All I could think to myself is “What is this? A horror show??”

I went from sad, to angry, to over it, to angry, to sad again, and I couldn’t shake it. It’s an eye opening experience to watch all of these occurrences from the comfort of my own home and think “This could be my cousin. This could be my sister, my brother, a friend……Could this be me??” and it becomes unexplainable how the possibility of something like that makes you feel. You hear the victim’s families talk about how much of a great person the victim was, or how the entire situation was a “wrong place, wrong time” occurrence, and it really finds a way to hit home.

It reminded me why I never really care to watch the news.

Don’t get me wrong, I’m not trying to “block out” all of the bad news of the world, that’s most likely impossible. I make sure to stay up on current events and topics worldwide.
I just filter.
I consciously monitor what I am taking in and putting out emotionally and mentally.

You know how “No filter” is one of the OG veterans of Instagram captions?
In my life I say “YES filter”. I filter out negative conversations, negative thoughts, and I release anything that does not serve me well. I filter IN love, mantras, optimism, happiness, shared laughter, positive affirmations, positive people, positive situations, and anything that makes me smile.

I was not always in the place I am today. I have had to let go of many people and many things I used to enjoy partaking in along the way….casualties of the filter. I had to be dedicated to being my own life’s gatekeeper. Watching the news a few nights ago, I felt pity and helpless seeing some of the situations I was watching. I was filtering it in, in a negative way; which is something I used to do (and still sometimes do) naturally; take on everyone’s issues as my own instead of finding productive ways to help with them.
I took in these transferred unwanted energies and let it plant its seeds and grow.

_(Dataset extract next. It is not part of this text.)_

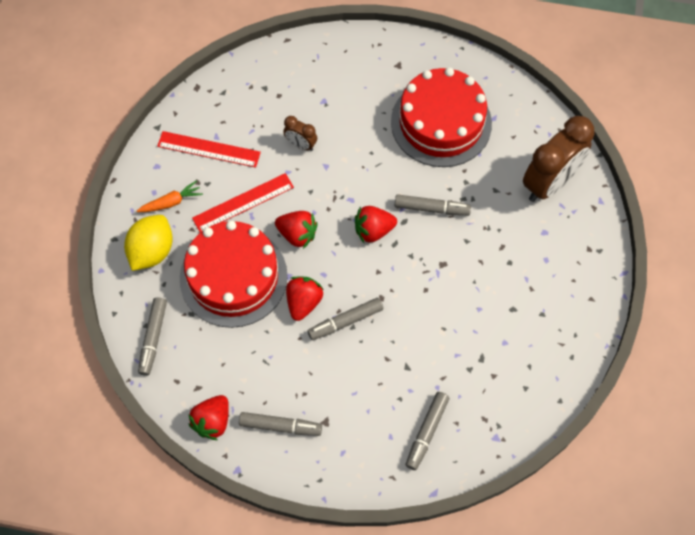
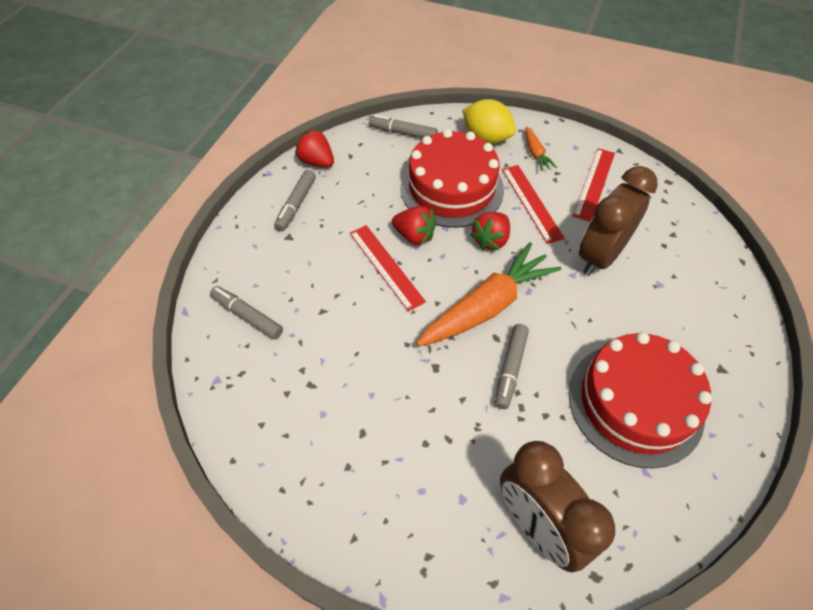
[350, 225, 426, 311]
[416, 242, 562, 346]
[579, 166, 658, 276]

Now when I think of protecting spiritual and mental energies, I use these analogies:

  1. Only light gets rid of darkness. Picture yourself as a huge lighthouse sending out positive light and love in all directions, everywhere you go, to everyone you meet, to every space you occupy, near and far.
  2. Stop being a negativity sponge, soaking it all up, allowing it to bloat you, and then waiting to either dry up or be squeezed out aggressively.

So instead of allowing the news, or anything else for that matter, depress me or dim my light, I think of ways to send love and positivity. Lighthouses help people find their way, help them feel safe and guided. When someone is experience darkness you do not go dark with them, you help them see light. Someone is unable to tell their family they love them today, I’ll make sure to tell mine. Someone is unable to hug their friend or sleep in a warm bed, I’ll be sure to be thankful and grateful every day, and pour love and happiness back into everyone and everything I can.

What’s in your life that you know you should have cut ties with a long time ago yet still haven’t? Filter out grudges, animosity, complaining, self-doubt, negative beliefs and comments about others, and instead filter in all things positive. Fill your mind with encouraging and loving words. The best way to protect yourself from negative energy is to be a source of positive energy yourself. My counseling professor said in class last week “Anytime you are talking about someone, speak as though they are standing right behind you” and it really put into perspective some things for me. It affirmed my belief that having the right mindset will serve as it’s own filter for what you put out into the universe.

It’s very important to create a foundation of awareness of the energy we’re encountering on a daily basis in our lives. We need to use our filter to cleanse, ground, and protect us from energies that are darker, heavier, and more negative.The better our filter is working, the more we become the people we strive to be; our best selves, living our best lives. If you don’t believe me, try it, watch your life blossom baby!